**Do this**
Count the lines in the records below that contain the word "family", and reply with that number alone.

**Available data**

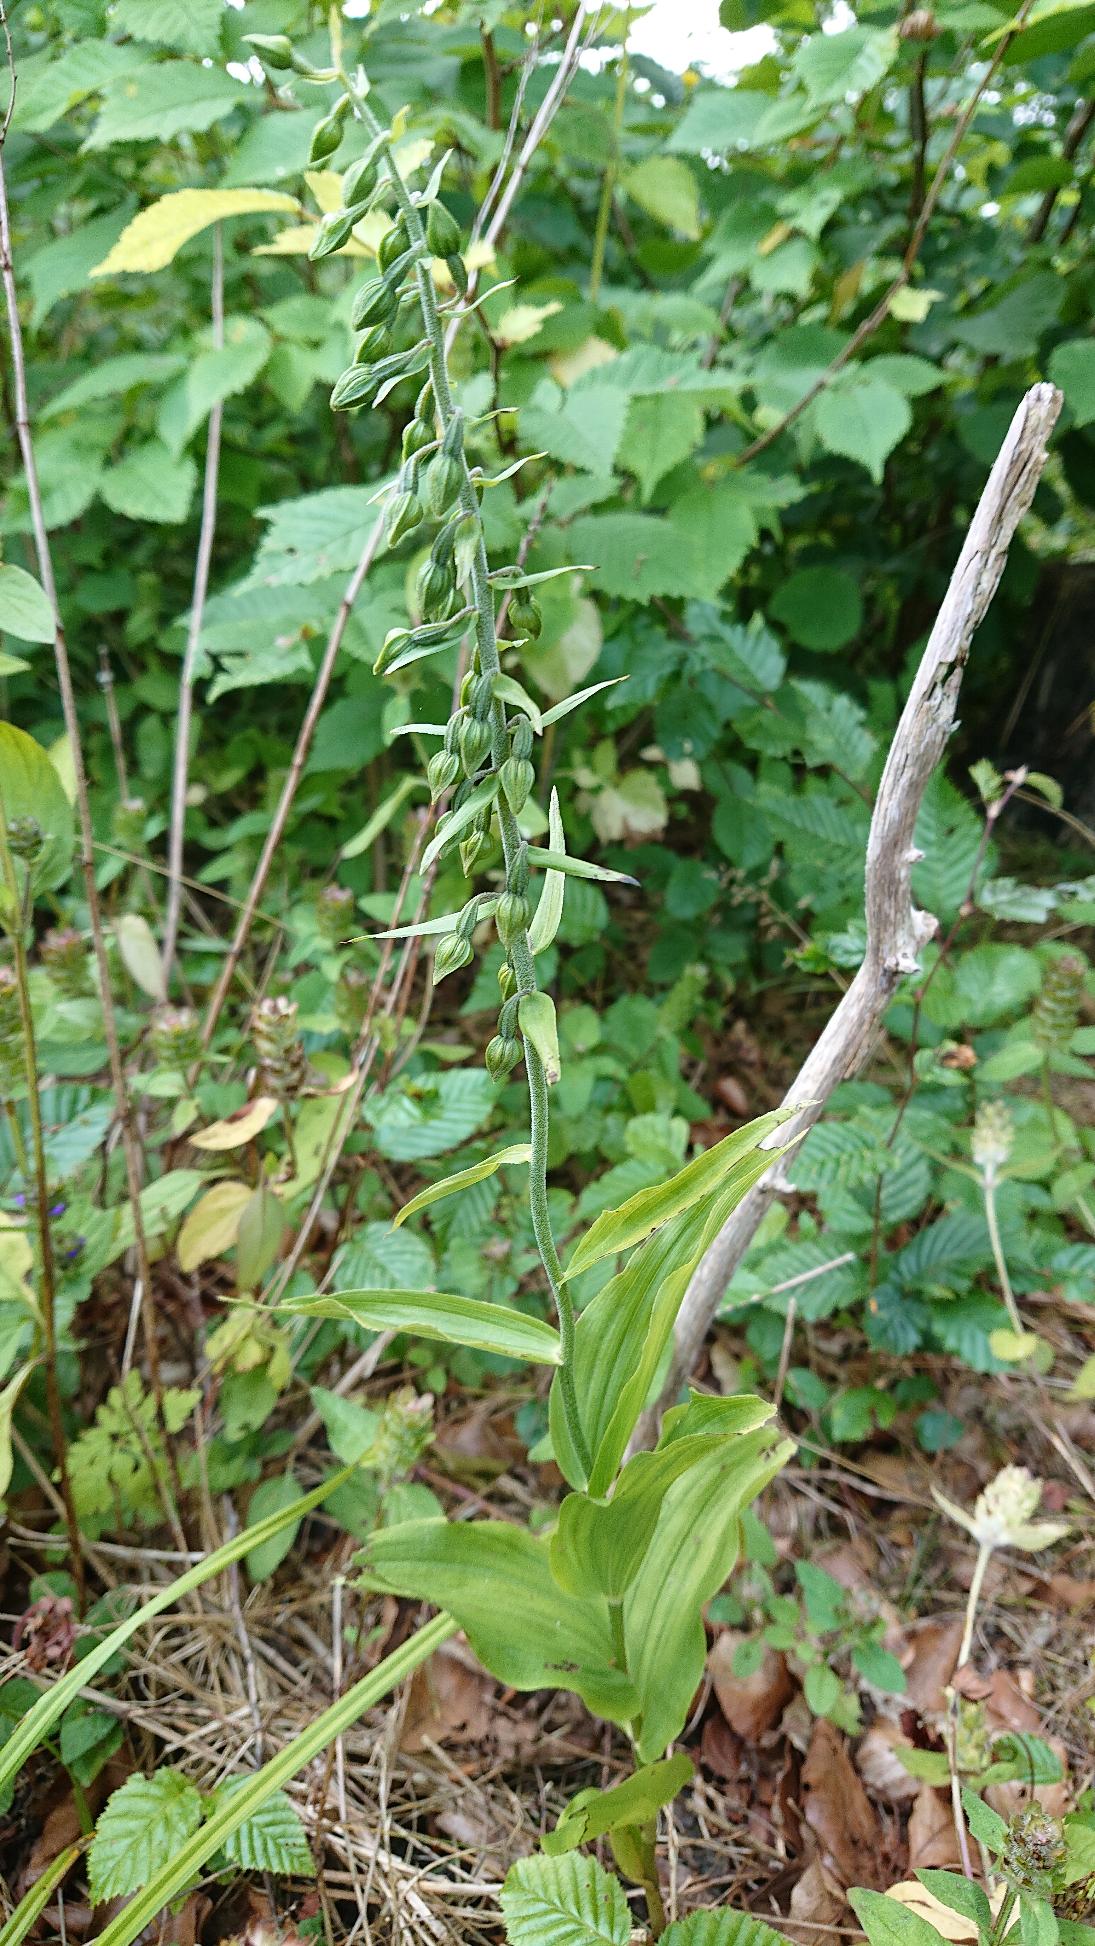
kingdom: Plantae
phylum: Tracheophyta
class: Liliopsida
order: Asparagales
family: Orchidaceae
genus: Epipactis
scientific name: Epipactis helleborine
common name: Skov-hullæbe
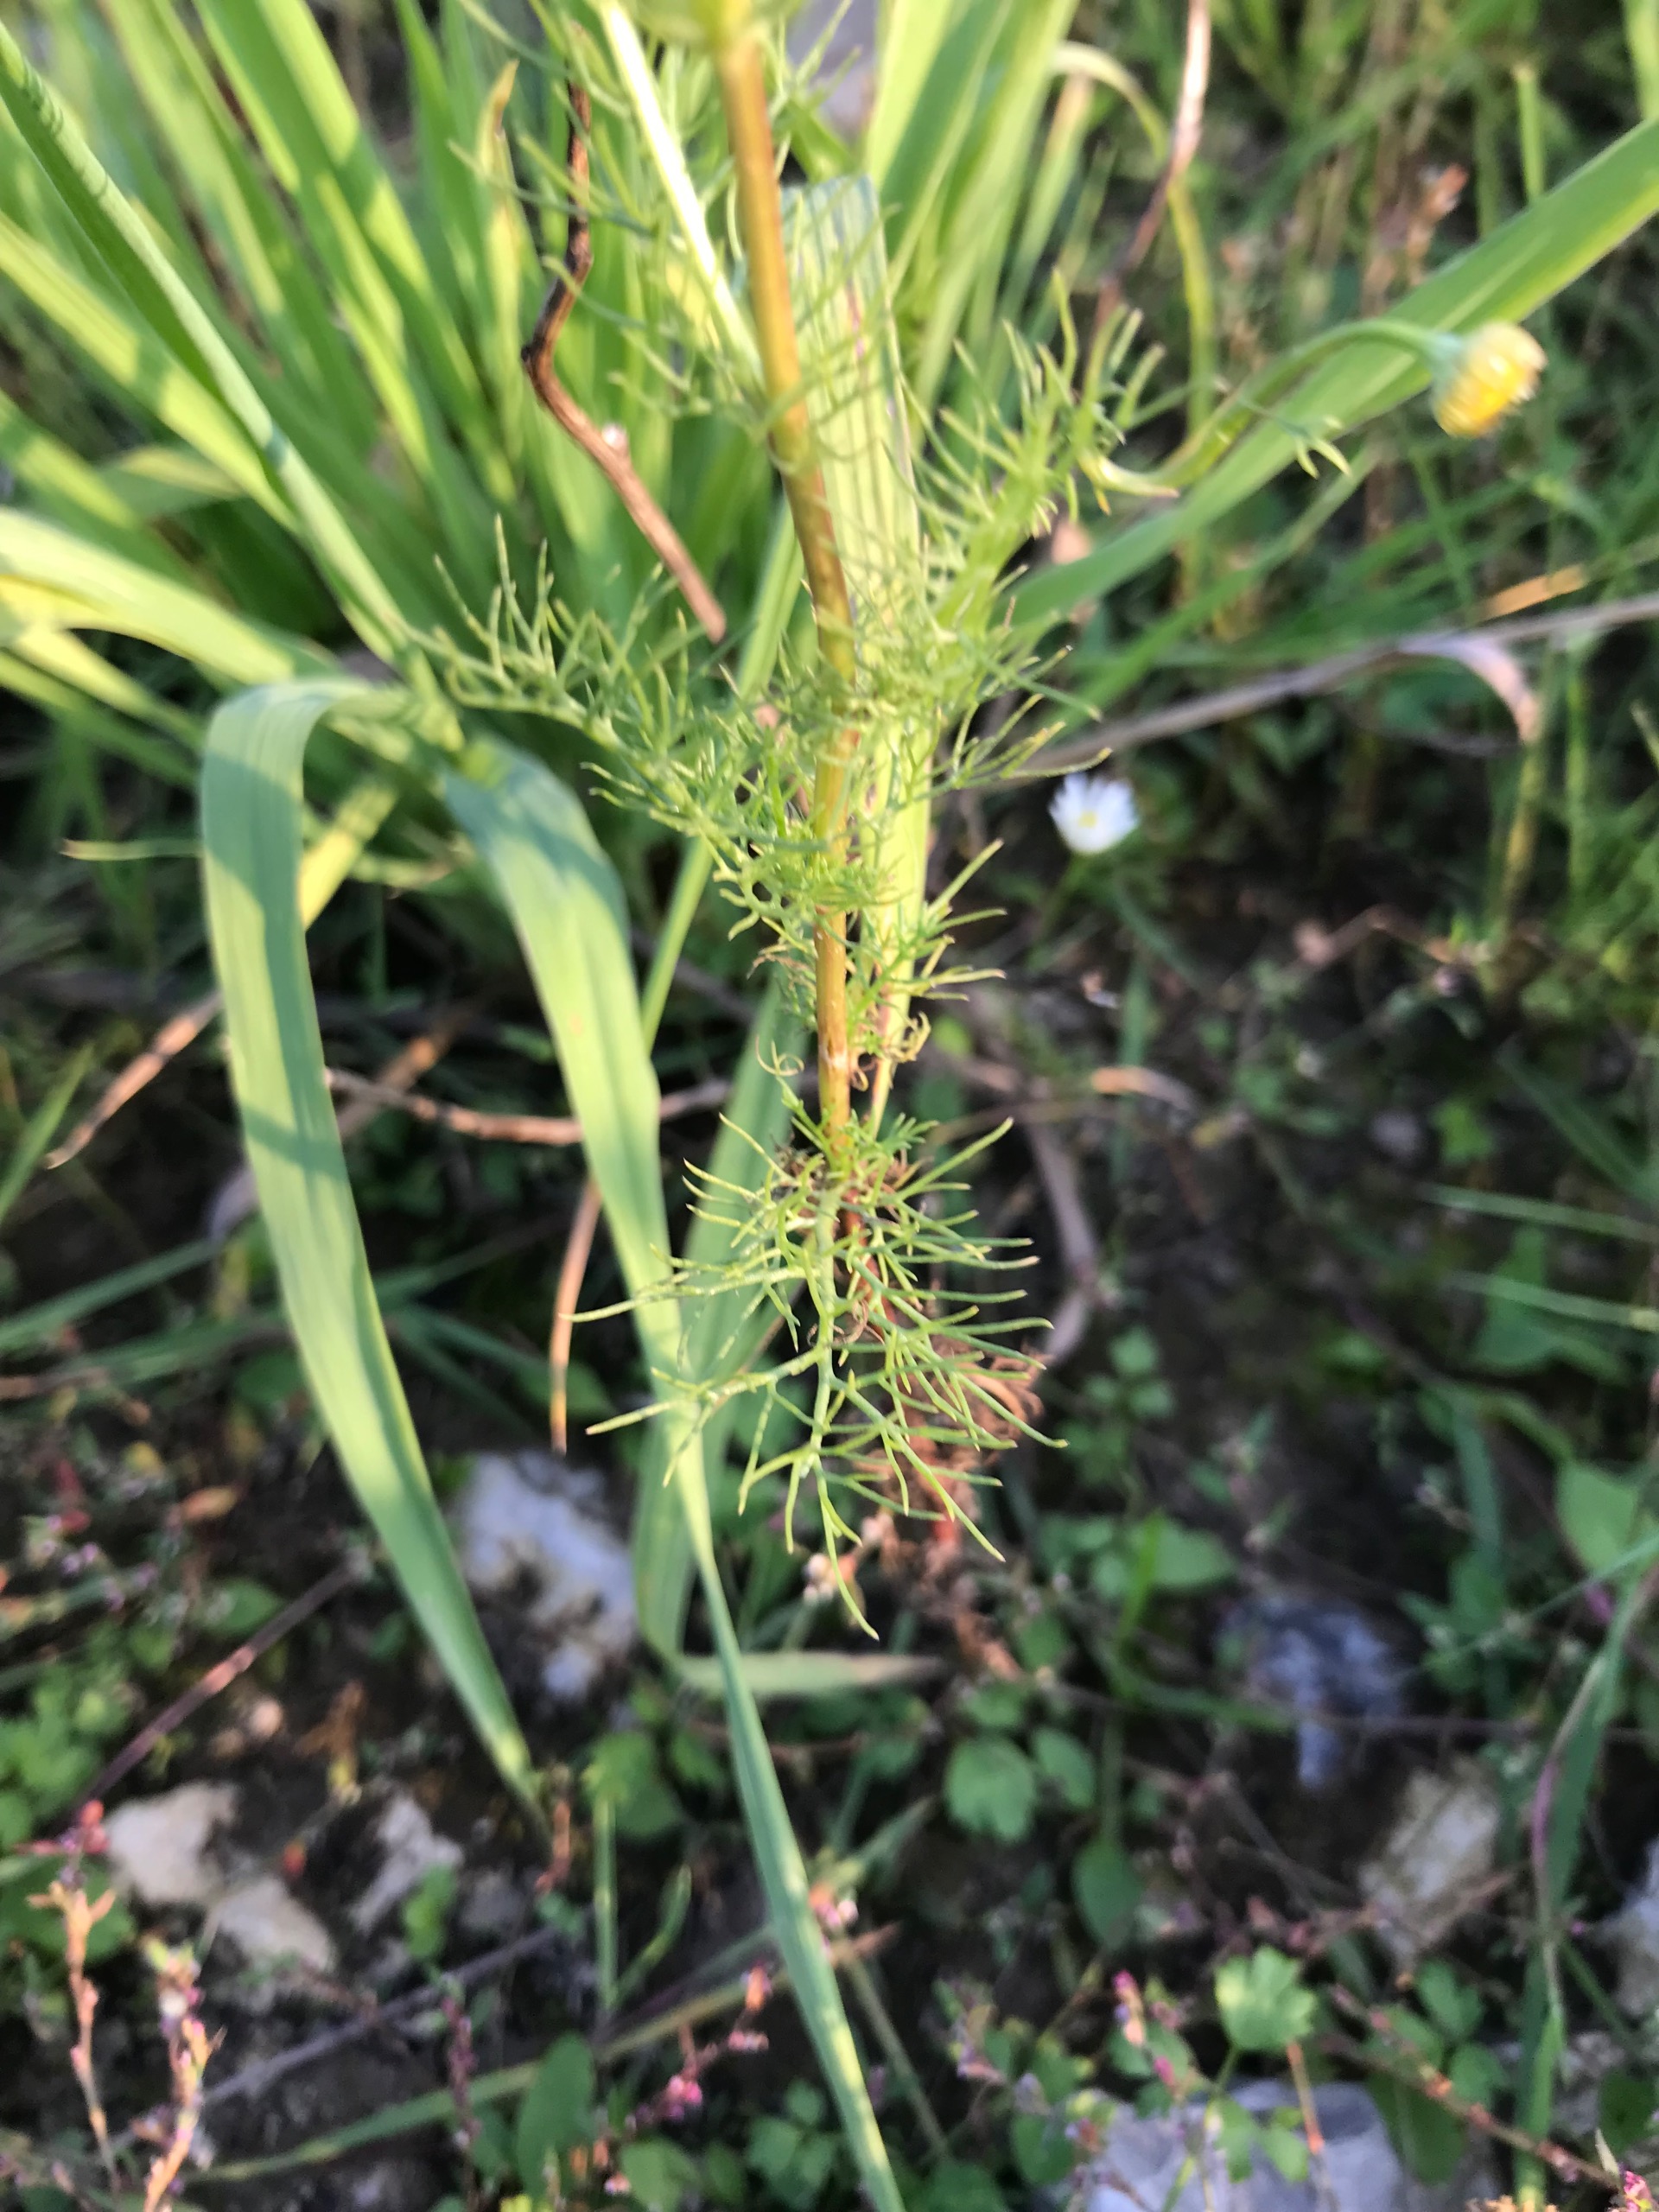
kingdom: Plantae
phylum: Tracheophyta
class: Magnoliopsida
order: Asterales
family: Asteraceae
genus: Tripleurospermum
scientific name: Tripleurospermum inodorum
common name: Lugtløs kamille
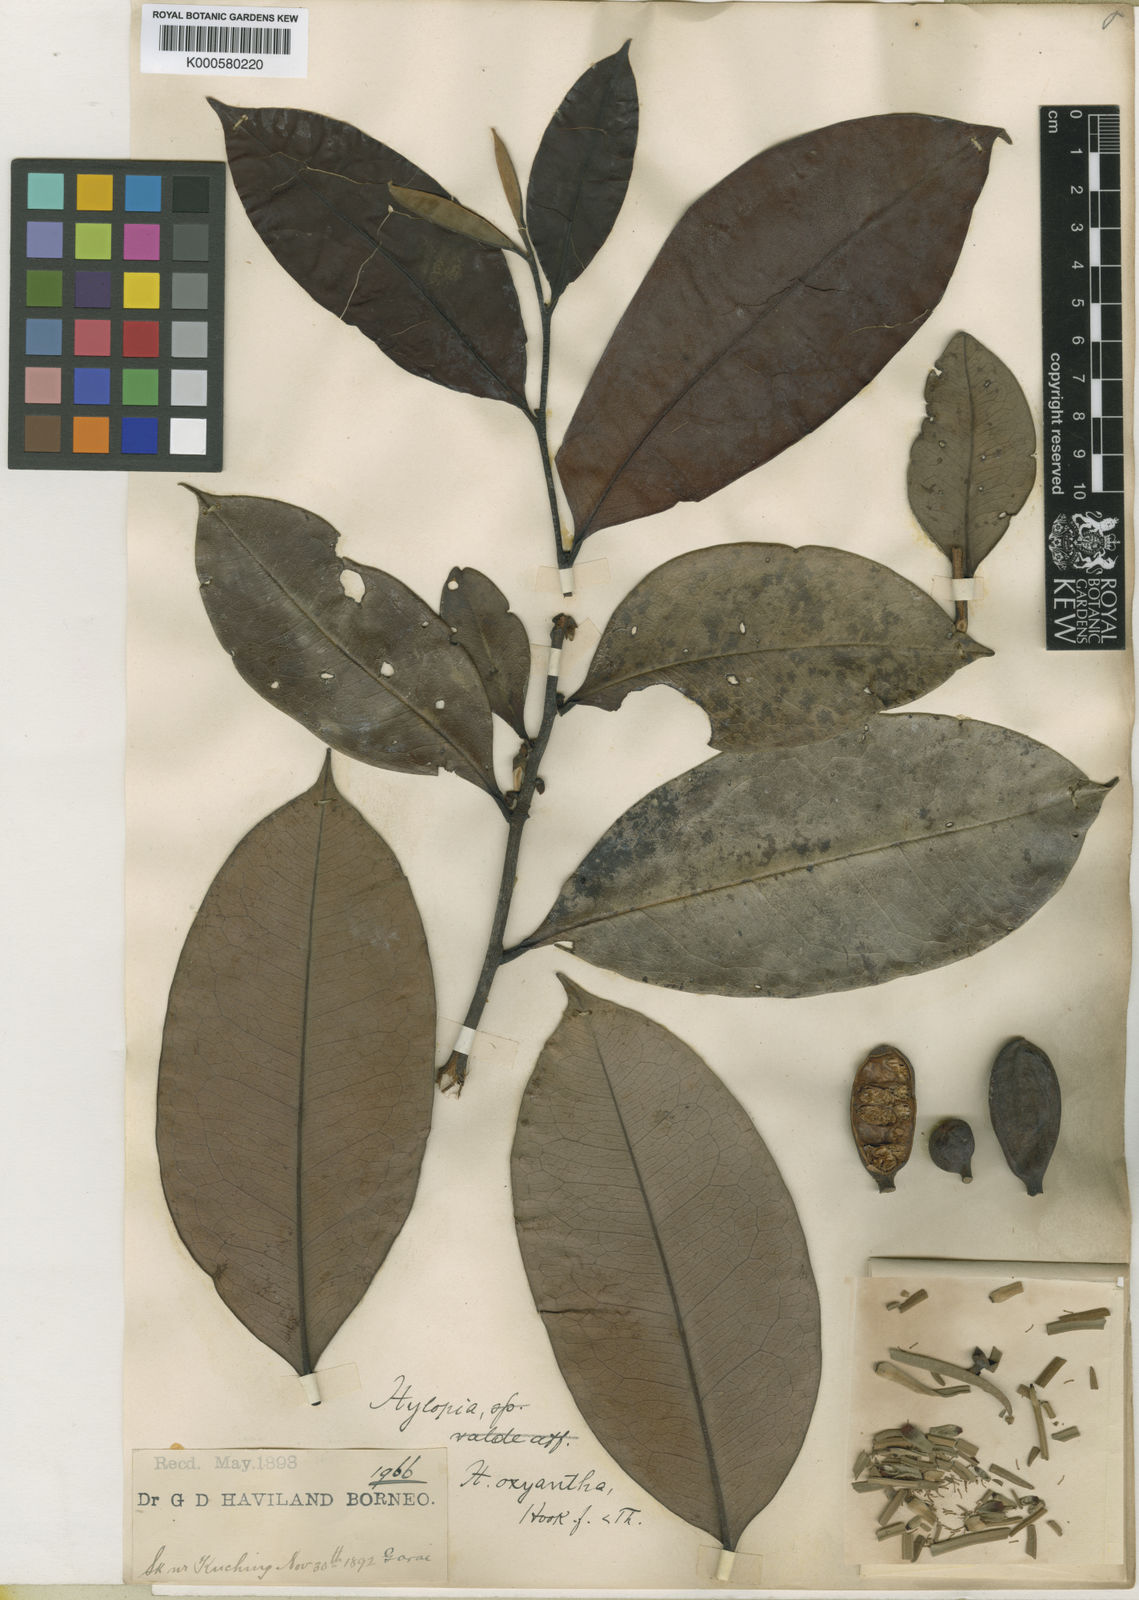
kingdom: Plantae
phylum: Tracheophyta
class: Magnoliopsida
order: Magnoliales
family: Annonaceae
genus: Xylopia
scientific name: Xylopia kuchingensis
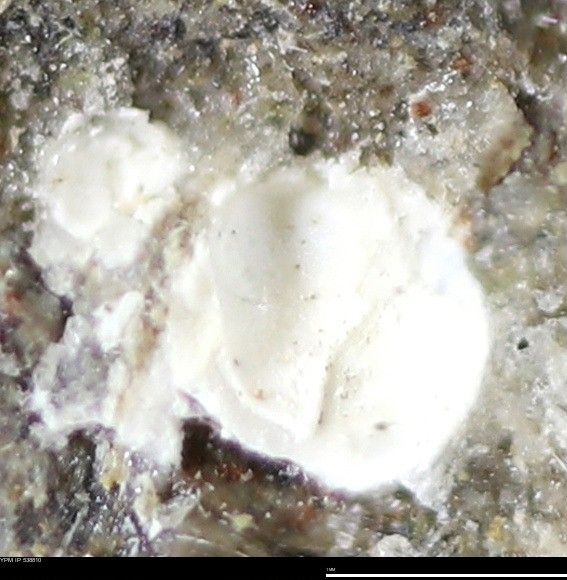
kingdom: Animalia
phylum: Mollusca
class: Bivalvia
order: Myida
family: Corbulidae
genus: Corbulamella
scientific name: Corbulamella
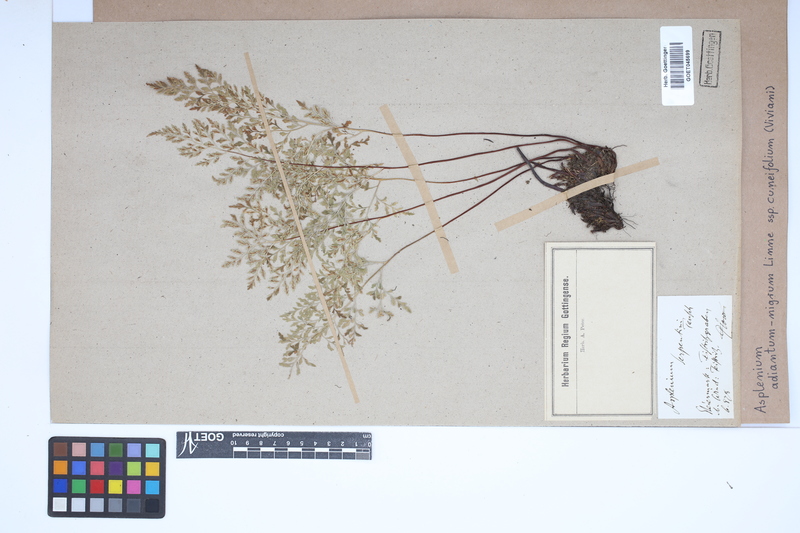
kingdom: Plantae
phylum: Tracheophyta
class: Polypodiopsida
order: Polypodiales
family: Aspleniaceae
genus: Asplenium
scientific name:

**Task answer**
5